Commissioning PrEP could cost £10m to £20m a year, and it is in competition with other drugs and procedures for funding, said NHS England in a statement after the ruling was made.
In the statement, NHS England made reference to the ruling’s impact on the provision of other treatments, as ranked by the Clinical Priorities Advisory Group.
“NHS England is able to confirm funding for those new treatments and services in levels one and two of the Clinical Priorities Advisory Group prioritisation round, meaning that they will be available to patients immediately, and will not be affected by any subsequent decision from the courts,” it said.
“However, given the ruling, NHS England cannot now confirm funding for those treatments and services in levels three and four.”
Prof McCormack said it was “completely inappropriate” to pit one patient group against another when making funding decisions relating to public health. “It's not surprising the Daily Mail would go off on that homophobic rant, given the language in NHS England's announcement,” she said. “I looked at the language in their release and it was disgraceful.”

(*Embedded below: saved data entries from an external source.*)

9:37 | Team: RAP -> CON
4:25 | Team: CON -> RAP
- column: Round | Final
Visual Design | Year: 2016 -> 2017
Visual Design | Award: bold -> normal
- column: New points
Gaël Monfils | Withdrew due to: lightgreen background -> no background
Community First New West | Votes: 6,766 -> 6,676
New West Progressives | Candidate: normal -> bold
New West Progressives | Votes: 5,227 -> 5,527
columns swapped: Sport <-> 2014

“The Patients' Association wrote a piece saying this is NHS England's job and they shouldn't be pitting one patient group against another. It's completely inappropriate. Why would they do that? It seems a strange tactic to me.”
More than 103,900 people are living with HIV in the UK, according to HIV Aware. And in 2014, 3,360 men who have sex with men were diagnosed with the virus, which according to the charity is the highest number ever recorded in a year.
The patent for Truvada expires in July 2017, after when the drug may become more affordable as a generic version becomes available. But holding back preventative HIV treatment before then could end up more expensive for the NHS, according to Prof McCormack, as once someone is infected with the virus, they must receive treatment for the rest of their life.
“It's back to the contraceptive pill – the same sort of rhetoric came out then. It hit the market at a time of great promiscuity," she said.
“This is just a straightforward, everyday business decision for [NHS England]. They must make a decision on the clinical effectiveness, and the bean counters have to do it on the money.”